Governor Roy Cooper on Friday praised the efforts of first responders who rescued an entire town from rising waters overnight and warned residents of continued dangers from the storm.
Thursday night, more than 100 people in the Bladen County town of Kelly had to be evacuated by air and boat after the Cape Fear River overcame a levee and began to flood the town.
“The NC National Guard and U.S. Coast Guard flying with night vision goggles heroically saved lives,” said Gov. Cooper. “We are eternally grateful to our first responders who continue to show unflinching courage in the face of danger.”
Effects from Hurricane Florence itself continue. Some rivers are still rising, and some will experience a second crest nearly as high as the first. Parts of I-95 and I-40 remain submerged and unsafe, with more than 600 road closures statewide. Roads will continue to open and close as flood waters change.

INPUT DATA:
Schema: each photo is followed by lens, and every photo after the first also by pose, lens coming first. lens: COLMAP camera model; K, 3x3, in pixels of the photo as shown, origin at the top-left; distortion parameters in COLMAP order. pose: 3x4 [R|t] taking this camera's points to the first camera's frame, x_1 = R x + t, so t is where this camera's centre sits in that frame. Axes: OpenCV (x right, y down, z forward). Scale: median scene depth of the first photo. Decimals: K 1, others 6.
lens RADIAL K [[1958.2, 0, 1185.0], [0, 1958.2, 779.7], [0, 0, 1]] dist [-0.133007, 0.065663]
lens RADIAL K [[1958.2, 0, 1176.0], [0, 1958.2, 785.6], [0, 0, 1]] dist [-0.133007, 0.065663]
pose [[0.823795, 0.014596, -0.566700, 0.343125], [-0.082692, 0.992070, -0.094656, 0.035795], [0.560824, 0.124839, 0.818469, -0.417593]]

WORK TO COMPLETE:
(A) Answer these questions about the Hurricane Florence flooding report:
(i) Which river overcame a levee and began to flood Kelly?
(ii) According to Gov. Cooper, which two services flew with night vision goggles?
(iii) How many road closures were there statewide?
(B) Carry on the Hurricane Florence flooding report from its last sentence.
None of the material is needed for this work.

PER-TASK ANSWERS:
(A)
(i) The Cape Fear River.
(ii) The NC National Guard and the U.S. Coast Guard.
(iii) More than 600.

(B)
“Some locations won’t see rivers crest until late in the weekend and flooding will continue well into next week,” Gov. Cooper added. “This means lives are still at risk and people need to stay alert for local evacuation orders.”
Road Hazards Remain
Many roads have been cleared of debris and reopened, but travel remains treacherous across large sections of eastern and coastal North Carolina. The governor urged people not to drive in flooded areas.
“I cannot stress this enough – don’t drive around barricades,” urged Gov. Cooper. “Your car is not enough to protect you from dangerous flood waters, even if it only seems like it’s a few inches deep.”
Just a few inches of flowing water can be enough to move a car off the road. For the most up-to-date information on road conditions, residents can go to DriveNC.gov or call 511.
Shelters are still housing about 3,700 North Carolinians who have sought refuge from the storm. While many are anxious to return to their homes and survey the damage, it still isn’t safe to travel in many areas west of U.S. 1 and south of U.S 70 and officials are asking residents to be patient in the interest of safety.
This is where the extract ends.